What we’re watching: Freakonomics: The Movie (2010)
BY VICKI BEECHLER
Occupy Baton Rouge
“In 2005, journalist Stephen Dubner partnered with rogue economist Steven Levitt to write a book that promised to explore the ‘hidden side of everything’. A surprise literary sensation, Freakonomics became a global phenomenon, selling more than 4 million copies and introducing readers to a new way to view the world.”
In 2010, enter Freakonomics: The Movie. Starting off with an explanation of a real estate agent’s interest in your home’s sale price and finishing it up with “Can You Bribe a 9th Grader to Succeed?”, Freakonomics covers a myriad of topics in between.
Ok, so maybe not a myriad, but more than a couple. Some, admittedly, more surprising (like links between legalized abortion and a reduction in crime rates) and some a bit more covert than others (such as corruption throughout the Sumo culture). But all the topics, ranging through cheating, real estate, parenting, incentives, and cause and effect, are sure to keep you interested.
The film mostly ends up being a series of documentary shorts used to further explain the two Ste(ph/v)en’s statistical worldviews. One of my favorite shorts was A Roshanda By Any Other Name, written by Morgan Spurlock—of Supersize Me fame—and Jeremy Chilnick. (Just a note for transparency’s sake, I happen to love Morgan Spurlock!) It covers all the connotations of a child’s name and the effects those names have on children’s life outcomes.
One of the most interesting comparisons is between historically white names as compared to the Afrocentric names that entered the scene starting with the black power movement of the late 1960s.

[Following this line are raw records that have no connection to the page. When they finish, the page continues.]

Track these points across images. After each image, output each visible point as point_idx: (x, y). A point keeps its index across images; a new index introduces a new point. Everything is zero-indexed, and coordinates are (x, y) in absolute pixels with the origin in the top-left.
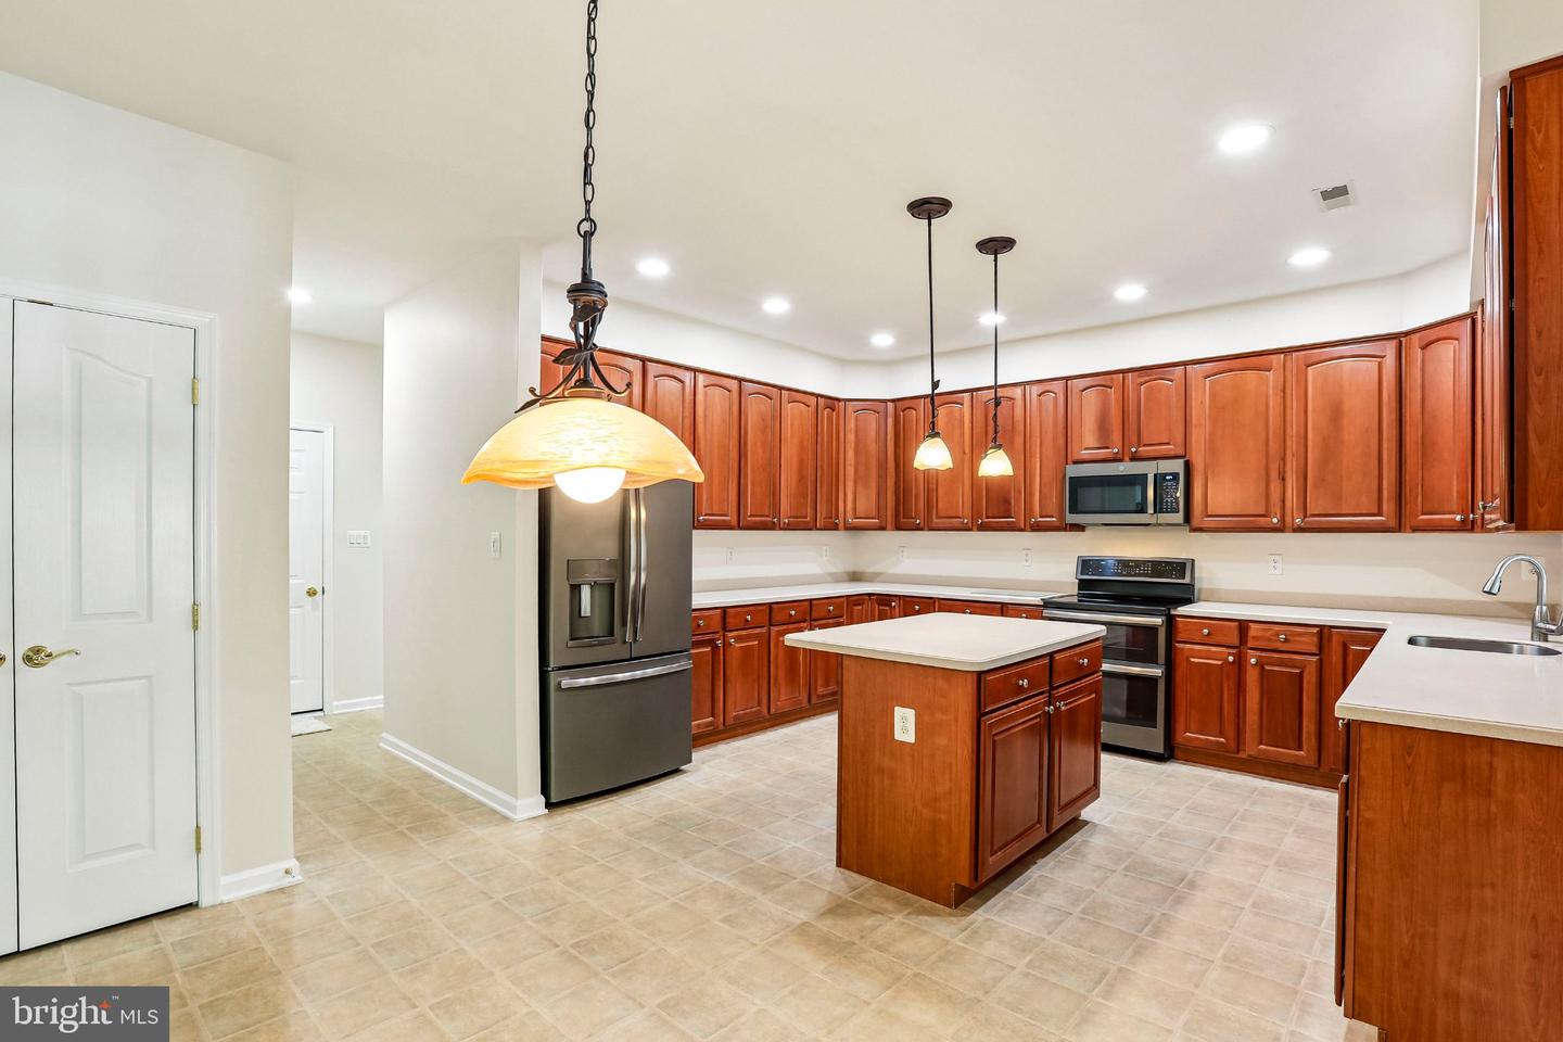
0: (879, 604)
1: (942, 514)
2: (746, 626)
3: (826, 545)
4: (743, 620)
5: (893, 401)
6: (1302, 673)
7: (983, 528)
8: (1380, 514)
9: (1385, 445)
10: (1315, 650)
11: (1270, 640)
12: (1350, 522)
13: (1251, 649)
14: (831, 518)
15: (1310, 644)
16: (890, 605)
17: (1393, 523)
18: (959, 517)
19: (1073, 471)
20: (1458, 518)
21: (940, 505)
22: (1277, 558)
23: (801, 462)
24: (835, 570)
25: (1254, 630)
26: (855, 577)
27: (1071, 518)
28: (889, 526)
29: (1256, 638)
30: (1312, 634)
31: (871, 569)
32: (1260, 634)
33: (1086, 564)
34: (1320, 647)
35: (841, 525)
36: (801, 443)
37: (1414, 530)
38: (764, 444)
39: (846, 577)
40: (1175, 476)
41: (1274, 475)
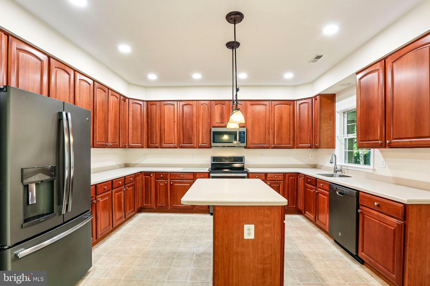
0: (145, 175)
1: (165, 143)
2: (105, 191)
3: (117, 154)
4: (103, 189)
5: (146, 101)
6: (279, 186)
7: (181, 147)
8: (290, 144)
9: (291, 127)
10: (282, 179)
11: (272, 178)
12: (284, 146)
13: (268, 180)
14: (124, 143)
15: (281, 178)
16: (150, 176)
17: (293, 146)
18: (173, 144)
19: (214, 130)
20: (310, 145)
21: (165, 140)
22: (262, 155)
23: (115, 120)
24: (120, 163)
25: (269, 175)
26: (127, 166)
27: (213, 144)
28: (145, 147)
29: (269, 177)
30: (282, 175)
31: (133, 163)
32: (270, 176)
33: (214, 159)
34: (284, 179)
35: (127, 146)
36: (115, 112)
37: (297, 148)
38: (103, 111)
39: (123, 166)
40: (244, 132)
41: (267, 133)
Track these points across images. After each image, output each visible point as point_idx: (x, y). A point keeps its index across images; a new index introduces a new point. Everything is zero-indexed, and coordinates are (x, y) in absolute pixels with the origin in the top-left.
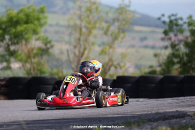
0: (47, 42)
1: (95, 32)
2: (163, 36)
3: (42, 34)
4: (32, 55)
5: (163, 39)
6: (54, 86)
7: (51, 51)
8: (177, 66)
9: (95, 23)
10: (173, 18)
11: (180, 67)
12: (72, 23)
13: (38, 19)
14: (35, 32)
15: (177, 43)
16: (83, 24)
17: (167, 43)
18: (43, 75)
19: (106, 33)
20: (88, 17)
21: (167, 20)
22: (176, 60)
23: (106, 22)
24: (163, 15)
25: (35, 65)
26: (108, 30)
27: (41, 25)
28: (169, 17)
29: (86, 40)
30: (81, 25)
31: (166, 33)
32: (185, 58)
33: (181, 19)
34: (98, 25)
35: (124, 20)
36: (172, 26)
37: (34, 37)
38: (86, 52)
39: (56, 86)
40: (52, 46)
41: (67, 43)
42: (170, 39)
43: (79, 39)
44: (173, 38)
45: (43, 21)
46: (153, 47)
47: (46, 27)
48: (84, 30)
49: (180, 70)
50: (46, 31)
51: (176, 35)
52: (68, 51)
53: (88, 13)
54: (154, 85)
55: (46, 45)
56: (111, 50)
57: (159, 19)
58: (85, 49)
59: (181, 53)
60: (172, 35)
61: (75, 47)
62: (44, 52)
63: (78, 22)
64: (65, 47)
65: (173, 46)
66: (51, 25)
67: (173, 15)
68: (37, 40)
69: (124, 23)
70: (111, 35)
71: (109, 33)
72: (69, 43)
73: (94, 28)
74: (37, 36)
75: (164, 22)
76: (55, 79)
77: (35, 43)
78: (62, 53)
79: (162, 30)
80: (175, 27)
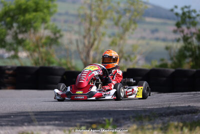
0: (56, 31)
1: (105, 22)
2: (175, 28)
3: (50, 23)
4: (40, 44)
5: (175, 32)
6: (62, 76)
7: (60, 40)
8: (189, 60)
9: (106, 13)
10: (186, 10)
11: (192, 61)
12: (82, 12)
13: (48, 7)
14: (44, 21)
15: (189, 36)
16: (94, 14)
17: (179, 36)
18: (51, 66)
19: (116, 24)
20: (99, 6)
21: (180, 12)
22: (188, 54)
23: (118, 12)
24: (176, 7)
25: (43, 55)
26: (119, 20)
27: (51, 14)
28: (182, 9)
29: (96, 30)
30: (91, 15)
31: (178, 25)
32: (197, 52)
33: (195, 11)
34: (108, 16)
35: (135, 10)
36: (185, 18)
37: (43, 26)
38: (96, 43)
39: (65, 77)
40: (61, 36)
41: (76, 32)
42: (183, 32)
43: (89, 30)
44: (186, 31)
45: (52, 10)
46: (164, 40)
47: (55, 16)
48: (94, 20)
49: (192, 64)
50: (55, 20)
51: (188, 28)
52: (77, 41)
53: (99, 2)
54: (165, 79)
55: (55, 34)
56: (122, 42)
57: (172, 10)
58: (95, 40)
59: (193, 47)
60: (184, 27)
61: (85, 37)
62: (53, 41)
63: (88, 12)
64: (75, 37)
65: (185, 39)
66: (60, 14)
67: (186, 7)
68: (46, 28)
69: (136, 13)
70: (122, 26)
71: (120, 24)
72: (79, 33)
73: (105, 18)
74: (46, 25)
75: (177, 14)
76: (64, 69)
77: (44, 32)
78: (71, 43)
79: (174, 22)
80: (187, 20)
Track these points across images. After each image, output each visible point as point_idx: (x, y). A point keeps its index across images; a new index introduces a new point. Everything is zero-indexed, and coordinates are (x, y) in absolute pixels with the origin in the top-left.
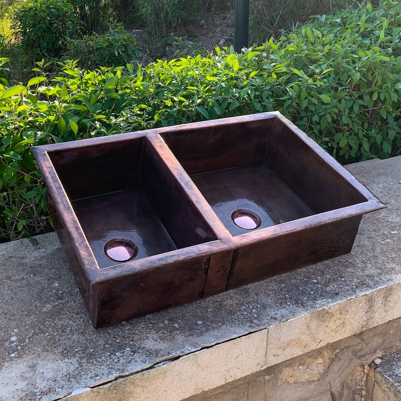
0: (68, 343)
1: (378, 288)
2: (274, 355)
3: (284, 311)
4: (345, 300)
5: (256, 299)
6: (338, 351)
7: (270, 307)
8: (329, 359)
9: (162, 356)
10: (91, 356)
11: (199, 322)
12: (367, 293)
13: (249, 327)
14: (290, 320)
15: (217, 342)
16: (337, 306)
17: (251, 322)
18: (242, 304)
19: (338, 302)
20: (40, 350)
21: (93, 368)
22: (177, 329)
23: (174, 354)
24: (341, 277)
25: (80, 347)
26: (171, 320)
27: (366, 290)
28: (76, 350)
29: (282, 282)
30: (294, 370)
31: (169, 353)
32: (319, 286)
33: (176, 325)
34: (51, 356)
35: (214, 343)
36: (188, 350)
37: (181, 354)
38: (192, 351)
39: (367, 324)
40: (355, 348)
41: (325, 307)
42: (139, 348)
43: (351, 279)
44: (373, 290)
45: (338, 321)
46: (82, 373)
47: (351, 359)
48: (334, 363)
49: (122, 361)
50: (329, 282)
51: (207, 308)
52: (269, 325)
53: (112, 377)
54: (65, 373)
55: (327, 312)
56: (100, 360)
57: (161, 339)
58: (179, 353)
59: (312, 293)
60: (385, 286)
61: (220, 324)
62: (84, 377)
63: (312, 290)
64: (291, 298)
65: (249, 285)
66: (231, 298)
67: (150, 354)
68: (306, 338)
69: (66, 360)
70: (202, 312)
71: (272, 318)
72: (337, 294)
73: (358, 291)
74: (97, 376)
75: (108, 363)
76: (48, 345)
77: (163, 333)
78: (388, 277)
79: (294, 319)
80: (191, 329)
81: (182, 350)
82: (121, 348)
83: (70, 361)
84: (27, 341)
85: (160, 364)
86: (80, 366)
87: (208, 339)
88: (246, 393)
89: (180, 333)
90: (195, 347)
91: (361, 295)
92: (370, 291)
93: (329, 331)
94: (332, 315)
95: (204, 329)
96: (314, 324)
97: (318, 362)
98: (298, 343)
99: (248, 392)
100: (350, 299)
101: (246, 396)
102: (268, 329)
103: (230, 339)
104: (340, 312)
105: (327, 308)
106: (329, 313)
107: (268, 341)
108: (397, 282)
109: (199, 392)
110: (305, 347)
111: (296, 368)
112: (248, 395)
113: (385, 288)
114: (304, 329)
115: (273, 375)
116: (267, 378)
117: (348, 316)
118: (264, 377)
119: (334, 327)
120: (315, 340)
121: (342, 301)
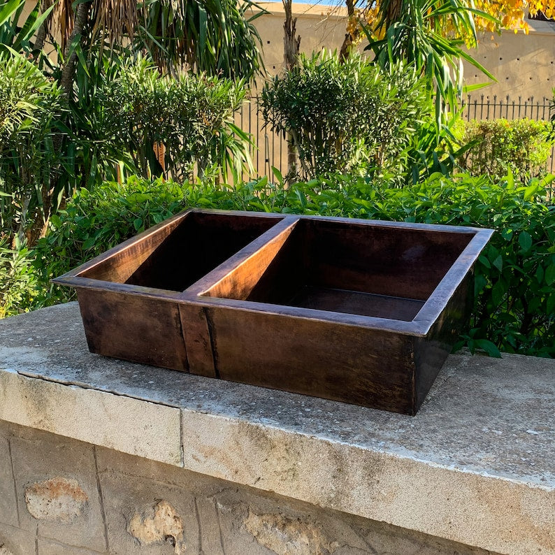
1: (352, 445)
2: (194, 457)
3: (219, 408)
4: (293, 432)
5: (225, 392)
7: (219, 400)
8: (321, 547)
10: (57, 363)
11: (151, 382)
12: (331, 441)
13: (170, 400)
14: (211, 416)
16: (279, 435)
18: (206, 390)
19: (282, 429)
21: (43, 366)
24: (341, 420)
27: (333, 438)
30: (265, 525)
32: (301, 414)
33: (136, 376)
37: (92, 387)
39: (338, 499)
41: (261, 425)
42: (85, 372)
43: (345, 426)
45: (283, 461)
50: (318, 417)
52: (185, 408)
53: (37, 374)
54: (27, 362)
56: (55, 366)
57: (107, 376)
59: (279, 413)
60: (365, 448)
63: (285, 412)
64: (251, 406)
68: (235, 458)
71: (198, 405)
73: (323, 434)
74: (33, 369)
75: (53, 369)
78: (391, 445)
79: (215, 416)
80: (137, 382)
83: (45, 359)
85: (73, 386)
86: (41, 363)
88: (194, 509)
89: (125, 379)
90: (108, 389)
91: (320, 438)
92: (337, 441)
93: (271, 469)
94: (273, 447)
95: (142, 386)
96: (246, 442)
97: (303, 539)
98: (225, 459)
99: (196, 509)
100: (301, 436)
101: (195, 515)
102: (181, 411)
103: (139, 397)
104: (285, 447)
105: (264, 428)
106: (266, 438)
107: (184, 429)
108: (391, 454)
109: (109, 447)
110: (236, 472)
111: (269, 526)
112: (198, 515)
113: (366, 451)
114: (232, 443)
115: (230, 509)
116: (220, 506)
117: (300, 464)
118: (215, 501)
119: (279, 469)
120: (249, 469)
121: (287, 431)
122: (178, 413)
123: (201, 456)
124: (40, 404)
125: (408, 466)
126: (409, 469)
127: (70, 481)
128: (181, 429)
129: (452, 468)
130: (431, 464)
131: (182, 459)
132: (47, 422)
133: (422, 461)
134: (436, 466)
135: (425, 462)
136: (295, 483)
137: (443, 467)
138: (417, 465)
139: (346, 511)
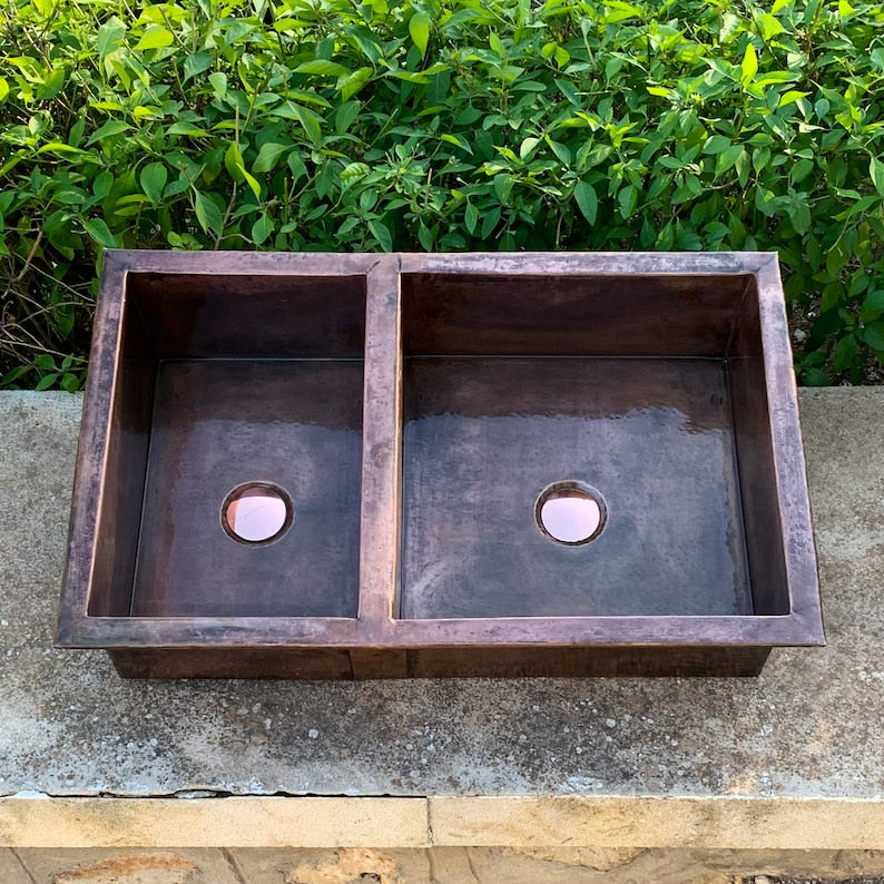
0: (69, 685)
2: (452, 834)
3: (486, 774)
4: (634, 797)
5: (457, 720)
7: (468, 751)
9: (198, 782)
10: (86, 732)
11: (313, 733)
12: (697, 798)
13: (394, 782)
14: (485, 797)
15: (311, 792)
16: (609, 801)
17: (406, 773)
18: (420, 723)
19: (615, 796)
20: (17, 682)
21: (75, 757)
22: (264, 733)
23: (220, 787)
24: (675, 735)
25: (83, 703)
26: (269, 707)
27: (698, 792)
28: (72, 708)
29: (542, 697)
31: (214, 780)
32: (609, 739)
33: (268, 722)
34: (27, 704)
35: (305, 793)
36: (249, 789)
37: (232, 791)
38: (255, 792)
41: (578, 797)
42: (173, 747)
43: (691, 750)
44: (716, 798)
45: (615, 821)
46: (53, 761)
49: (129, 764)
50: (638, 738)
51: (350, 704)
52: (434, 793)
53: (93, 790)
54: (27, 751)
55: (583, 805)
56: (95, 745)
57: (222, 744)
58: (229, 788)
59: (579, 750)
60: (751, 797)
61: (345, 752)
62: (51, 771)
63: (585, 744)
64: (526, 747)
65: (470, 681)
66: (410, 701)
67: (184, 768)
68: (531, 828)
69: (44, 723)
70: (334, 712)
71: (450, 779)
72: (627, 776)
73: (678, 786)
74: (70, 777)
75: (104, 759)
76: (34, 677)
77: (234, 731)
78: (780, 777)
79: (495, 798)
80: (288, 742)
81: (238, 784)
82: (144, 734)
83: (50, 727)
84: (10, 653)
85: (188, 796)
86: (58, 746)
87: (300, 779)
89: (263, 744)
90: (266, 786)
91: (679, 798)
92: (708, 797)
93: (592, 830)
94: (598, 812)
95: (309, 752)
96: (549, 814)
98: (511, 830)
100: (647, 799)
102: (428, 799)
104: (618, 810)
106: (588, 807)
107: (433, 814)
108: (791, 798)
113: (752, 801)
114: (525, 816)
117: (643, 821)
119: (606, 828)
120: (554, 834)
121: (624, 797)
122: (424, 801)
123: (465, 832)
124: (116, 823)
125: (815, 805)
126: (815, 807)
128: (429, 814)
130: (847, 799)
131: (431, 840)
132: (135, 839)
133: (836, 799)
134: (855, 800)
135: (840, 799)
136: (633, 836)
137: (864, 800)
138: (827, 803)
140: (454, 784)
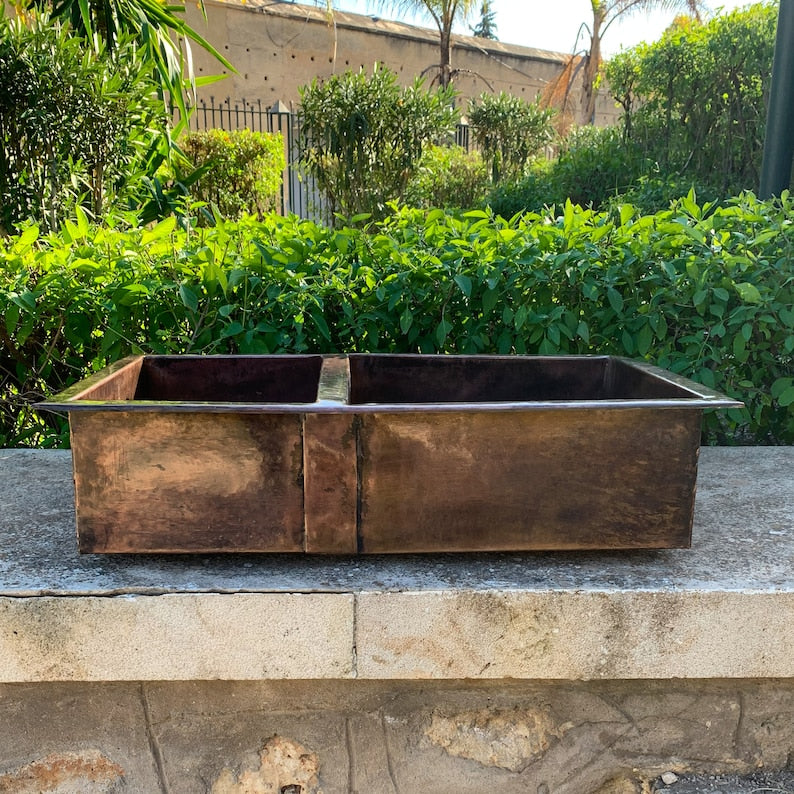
0: (27, 547)
1: (638, 590)
2: (375, 659)
3: (408, 580)
4: (548, 591)
6: (569, 725)
8: (547, 734)
12: (607, 591)
13: (323, 584)
14: (409, 593)
15: (244, 590)
16: (525, 599)
17: (334, 580)
19: (529, 591)
23: (158, 587)
24: (577, 564)
25: (37, 554)
27: (608, 588)
30: (460, 728)
31: (152, 585)
32: (518, 565)
36: (186, 587)
37: (169, 590)
38: (191, 590)
39: (610, 665)
40: (609, 728)
41: (496, 591)
43: (594, 569)
44: (624, 591)
45: (530, 633)
47: (600, 752)
48: (559, 747)
52: (361, 590)
53: (35, 591)
55: (500, 604)
57: (162, 569)
58: (167, 588)
59: (492, 569)
60: (657, 591)
64: (443, 569)
67: (124, 580)
68: (449, 645)
71: (375, 583)
72: (539, 580)
73: (588, 585)
78: (679, 580)
79: (418, 593)
81: (176, 586)
85: (126, 596)
87: (234, 583)
88: (344, 735)
90: (201, 587)
91: (590, 591)
92: (616, 590)
93: (508, 648)
94: (515, 617)
96: (469, 620)
97: (520, 732)
98: (432, 650)
99: (347, 735)
100: (560, 593)
101: (344, 743)
102: (355, 596)
103: (271, 590)
104: (533, 614)
105: (500, 594)
106: (504, 608)
107: (359, 622)
108: (693, 591)
109: (210, 678)
110: (450, 665)
111: (465, 728)
112: (348, 743)
113: (658, 594)
114: (445, 625)
115: (405, 721)
116: (389, 720)
117: (556, 631)
118: (382, 715)
119: (522, 645)
120: (472, 655)
121: (538, 591)
122: (351, 600)
123: (389, 656)
124: (51, 638)
125: (716, 601)
126: (717, 604)
127: (82, 754)
128: (355, 623)
129: (772, 590)
130: (746, 592)
131: (355, 667)
132: (67, 665)
133: (735, 590)
135: (739, 591)
136: (546, 659)
137: (761, 592)
138: (726, 597)
139: (621, 677)
140: (380, 585)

One study involved the creation of 5000 resumes sent out in Boston and Chicago with half having names considered white and the other half having historically black names. The likelihood to receive an interview was about 33% less for those with African-American names, despite the resumes being identical. As the conductor of the study, Dr. Mullainathan puts it “It means that if a white person is searching for a job for 10 weeks, an equally skilled African-American will be searching for a job for 15 weeks. And those are 5 long weeks if you are unemployed.”
So if you want to know why there was a suspicion of polio being caused by ice cream, or have always wondered what percentage of crime reduction can be attributed to innovative policing tactics, put this one on your instant queue and learn a thing or two about Freakonomics!